--- START ---

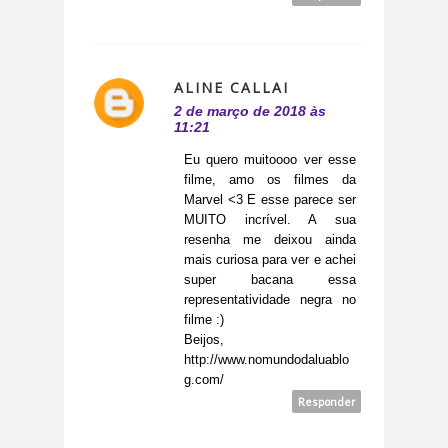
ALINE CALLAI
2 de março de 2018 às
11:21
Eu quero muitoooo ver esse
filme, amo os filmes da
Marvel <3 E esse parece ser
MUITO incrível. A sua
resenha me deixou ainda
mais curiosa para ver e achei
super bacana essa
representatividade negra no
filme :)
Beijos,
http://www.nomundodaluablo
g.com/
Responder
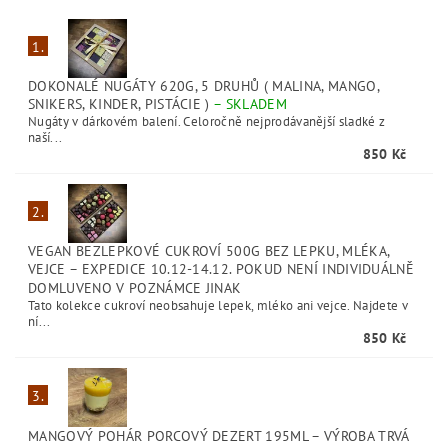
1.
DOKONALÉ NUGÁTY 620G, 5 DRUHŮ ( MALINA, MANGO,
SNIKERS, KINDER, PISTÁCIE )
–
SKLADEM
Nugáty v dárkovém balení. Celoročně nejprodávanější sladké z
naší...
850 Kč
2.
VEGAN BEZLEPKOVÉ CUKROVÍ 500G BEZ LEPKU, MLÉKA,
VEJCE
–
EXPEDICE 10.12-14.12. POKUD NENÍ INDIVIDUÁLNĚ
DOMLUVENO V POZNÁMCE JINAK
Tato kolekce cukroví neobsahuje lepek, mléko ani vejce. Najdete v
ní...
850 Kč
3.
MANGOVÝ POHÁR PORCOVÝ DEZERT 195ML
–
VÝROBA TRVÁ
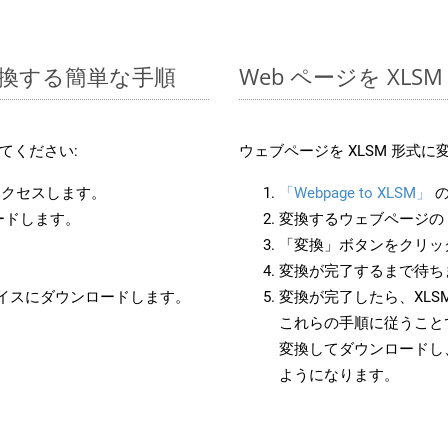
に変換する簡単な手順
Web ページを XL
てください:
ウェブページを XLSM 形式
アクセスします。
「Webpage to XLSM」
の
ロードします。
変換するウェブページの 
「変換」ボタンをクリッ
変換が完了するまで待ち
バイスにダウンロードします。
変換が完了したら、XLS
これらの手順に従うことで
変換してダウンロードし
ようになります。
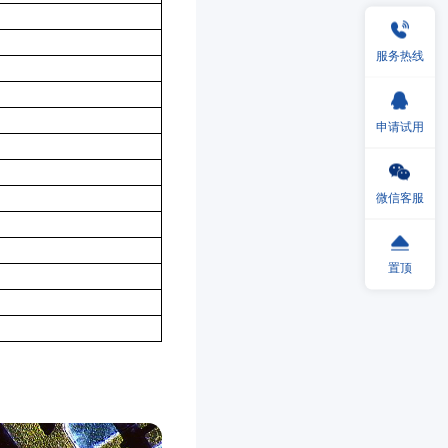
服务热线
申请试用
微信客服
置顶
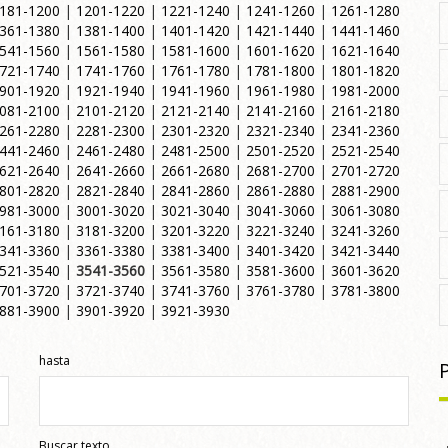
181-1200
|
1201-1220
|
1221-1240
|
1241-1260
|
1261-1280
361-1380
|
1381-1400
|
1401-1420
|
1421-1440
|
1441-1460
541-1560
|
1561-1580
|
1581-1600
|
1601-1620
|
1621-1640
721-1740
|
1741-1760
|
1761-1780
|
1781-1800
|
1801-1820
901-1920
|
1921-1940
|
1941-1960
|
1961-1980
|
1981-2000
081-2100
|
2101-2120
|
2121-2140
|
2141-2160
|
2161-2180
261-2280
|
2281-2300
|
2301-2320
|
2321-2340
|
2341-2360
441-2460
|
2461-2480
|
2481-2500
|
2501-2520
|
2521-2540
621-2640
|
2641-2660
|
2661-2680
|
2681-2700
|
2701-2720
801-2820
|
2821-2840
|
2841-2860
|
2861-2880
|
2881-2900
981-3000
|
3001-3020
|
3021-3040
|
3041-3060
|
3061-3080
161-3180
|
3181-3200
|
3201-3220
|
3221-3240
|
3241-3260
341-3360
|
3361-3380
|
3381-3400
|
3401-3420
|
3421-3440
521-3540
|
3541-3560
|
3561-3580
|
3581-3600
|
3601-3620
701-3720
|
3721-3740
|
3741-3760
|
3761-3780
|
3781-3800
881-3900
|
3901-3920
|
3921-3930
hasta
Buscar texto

--- END ---
--- START ---

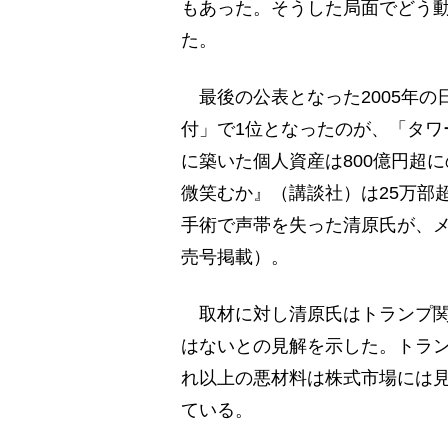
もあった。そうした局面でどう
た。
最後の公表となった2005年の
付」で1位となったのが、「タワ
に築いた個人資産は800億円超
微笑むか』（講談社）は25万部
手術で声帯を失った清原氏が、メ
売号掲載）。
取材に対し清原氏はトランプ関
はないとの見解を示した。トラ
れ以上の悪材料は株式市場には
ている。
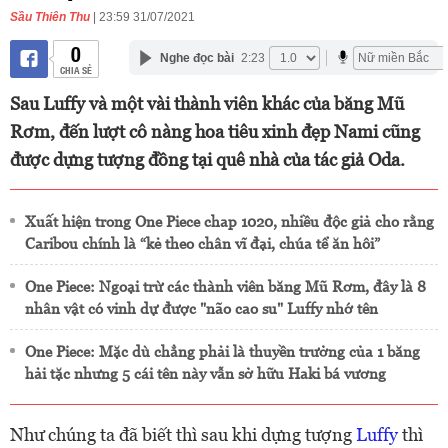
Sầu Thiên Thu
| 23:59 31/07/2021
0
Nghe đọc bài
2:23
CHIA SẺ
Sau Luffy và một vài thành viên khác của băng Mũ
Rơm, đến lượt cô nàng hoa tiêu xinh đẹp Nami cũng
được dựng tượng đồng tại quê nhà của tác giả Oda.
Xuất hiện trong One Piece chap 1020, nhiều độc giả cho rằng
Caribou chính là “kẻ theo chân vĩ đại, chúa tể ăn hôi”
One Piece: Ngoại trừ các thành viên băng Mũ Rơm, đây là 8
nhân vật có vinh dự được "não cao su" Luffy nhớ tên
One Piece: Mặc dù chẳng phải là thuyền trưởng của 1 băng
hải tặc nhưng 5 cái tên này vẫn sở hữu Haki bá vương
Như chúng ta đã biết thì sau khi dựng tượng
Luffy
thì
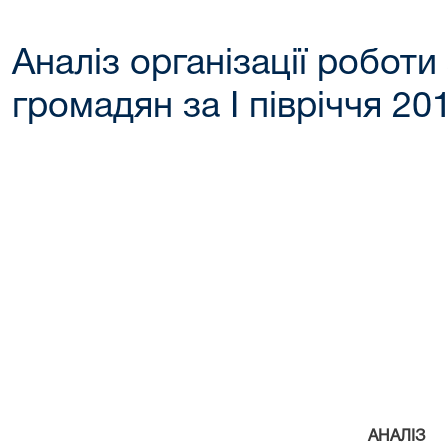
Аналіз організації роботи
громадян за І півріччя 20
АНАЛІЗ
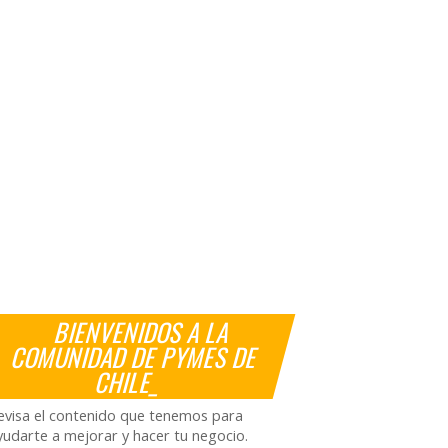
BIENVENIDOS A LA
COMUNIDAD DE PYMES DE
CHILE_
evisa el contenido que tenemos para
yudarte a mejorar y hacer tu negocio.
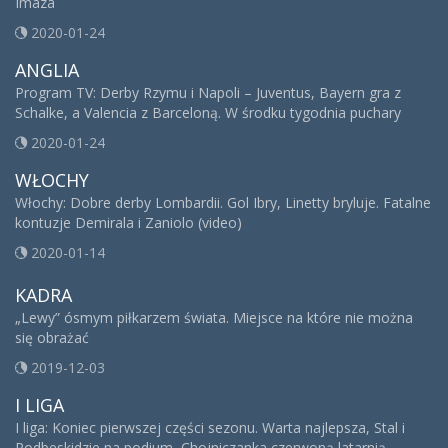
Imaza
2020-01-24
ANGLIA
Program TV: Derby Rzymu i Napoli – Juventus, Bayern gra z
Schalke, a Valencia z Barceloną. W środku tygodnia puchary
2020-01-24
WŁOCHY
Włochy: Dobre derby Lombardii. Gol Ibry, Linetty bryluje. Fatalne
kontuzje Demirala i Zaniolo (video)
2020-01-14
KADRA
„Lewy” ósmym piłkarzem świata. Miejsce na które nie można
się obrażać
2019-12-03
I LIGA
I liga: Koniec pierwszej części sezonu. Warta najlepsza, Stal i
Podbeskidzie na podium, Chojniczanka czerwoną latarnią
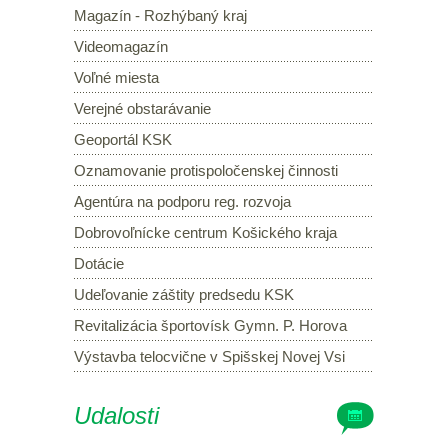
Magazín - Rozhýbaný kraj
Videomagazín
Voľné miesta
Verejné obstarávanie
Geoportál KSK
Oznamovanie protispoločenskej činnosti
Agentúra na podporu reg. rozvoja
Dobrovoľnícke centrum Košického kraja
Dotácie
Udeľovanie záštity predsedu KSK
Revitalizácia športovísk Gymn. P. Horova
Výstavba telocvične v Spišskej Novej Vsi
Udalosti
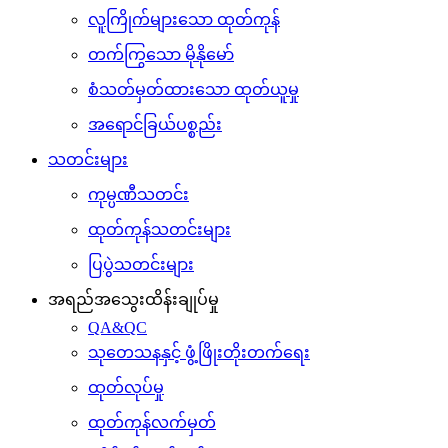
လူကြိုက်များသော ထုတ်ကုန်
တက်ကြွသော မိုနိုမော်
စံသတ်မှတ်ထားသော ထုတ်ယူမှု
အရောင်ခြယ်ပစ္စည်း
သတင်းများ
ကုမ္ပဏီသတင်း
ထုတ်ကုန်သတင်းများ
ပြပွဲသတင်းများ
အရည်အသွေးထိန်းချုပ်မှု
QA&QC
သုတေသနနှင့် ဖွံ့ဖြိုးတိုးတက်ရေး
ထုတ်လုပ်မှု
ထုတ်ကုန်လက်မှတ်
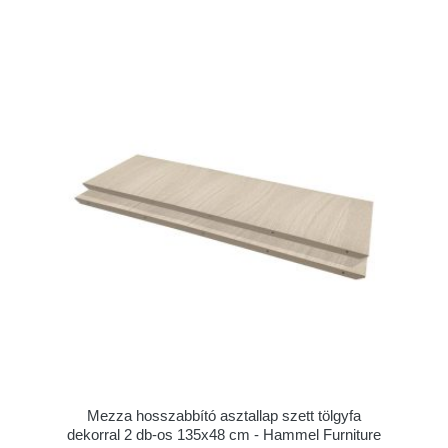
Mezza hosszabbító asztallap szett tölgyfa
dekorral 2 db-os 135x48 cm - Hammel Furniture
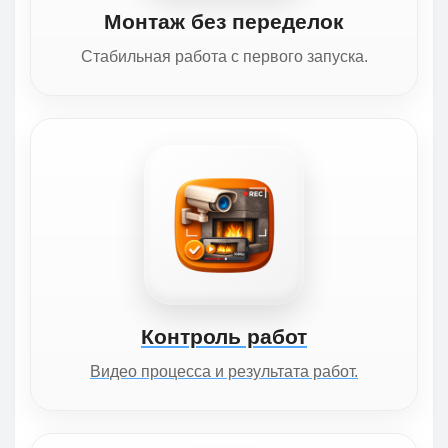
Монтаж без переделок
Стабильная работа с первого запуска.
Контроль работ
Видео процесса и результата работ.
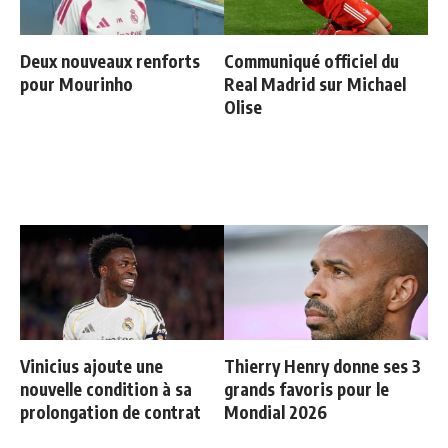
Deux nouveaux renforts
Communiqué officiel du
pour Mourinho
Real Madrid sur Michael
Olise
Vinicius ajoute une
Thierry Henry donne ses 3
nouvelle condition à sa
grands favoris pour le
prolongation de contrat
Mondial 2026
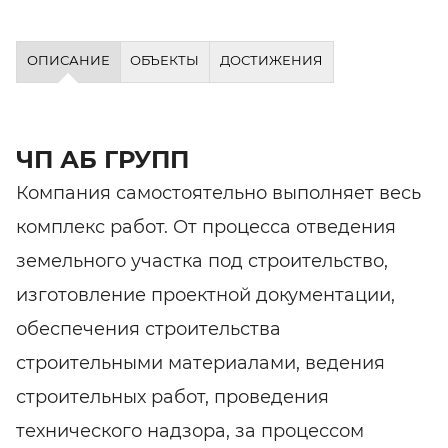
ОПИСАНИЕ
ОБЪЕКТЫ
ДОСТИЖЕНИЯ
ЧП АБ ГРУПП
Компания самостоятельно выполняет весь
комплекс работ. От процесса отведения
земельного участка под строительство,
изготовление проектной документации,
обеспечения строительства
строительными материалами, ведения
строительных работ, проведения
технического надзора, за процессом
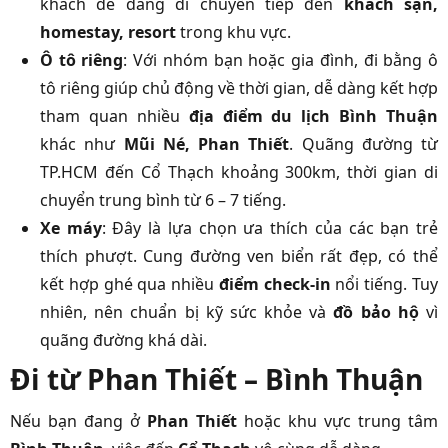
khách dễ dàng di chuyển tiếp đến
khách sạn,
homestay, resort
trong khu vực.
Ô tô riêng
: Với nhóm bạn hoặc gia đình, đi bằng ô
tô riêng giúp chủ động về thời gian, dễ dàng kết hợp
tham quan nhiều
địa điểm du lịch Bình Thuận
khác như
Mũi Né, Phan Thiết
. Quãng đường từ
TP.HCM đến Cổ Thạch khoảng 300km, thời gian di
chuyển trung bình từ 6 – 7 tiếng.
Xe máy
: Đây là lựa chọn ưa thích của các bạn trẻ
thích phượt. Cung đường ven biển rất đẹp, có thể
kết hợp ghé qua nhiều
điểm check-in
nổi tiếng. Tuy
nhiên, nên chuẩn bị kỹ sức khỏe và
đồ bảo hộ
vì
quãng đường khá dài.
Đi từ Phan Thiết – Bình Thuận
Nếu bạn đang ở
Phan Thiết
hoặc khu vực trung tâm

--- END ---

## ASSIGNMENT:
Set down, unchanged, only those lines above that fall between the line with "thích phượt. Cung" and the line with "hoặc khu vực trung tâm", the two end lines included.

## EXERCISE SOLUTION:
thích phượt. Cung đường ven biển rất đẹp, có thể
kết hợp ghé qua nhiều
điểm check-in
nổi tiếng. Tuy
nhiên, nên chuẩn bị kỹ sức khỏe và
đồ bảo hộ
vì
quãng đường khá dài.
Đi từ Phan Thiết – Bình Thuận
Nếu bạn đang ở
Phan Thiết
hoặc khu vực trung tâm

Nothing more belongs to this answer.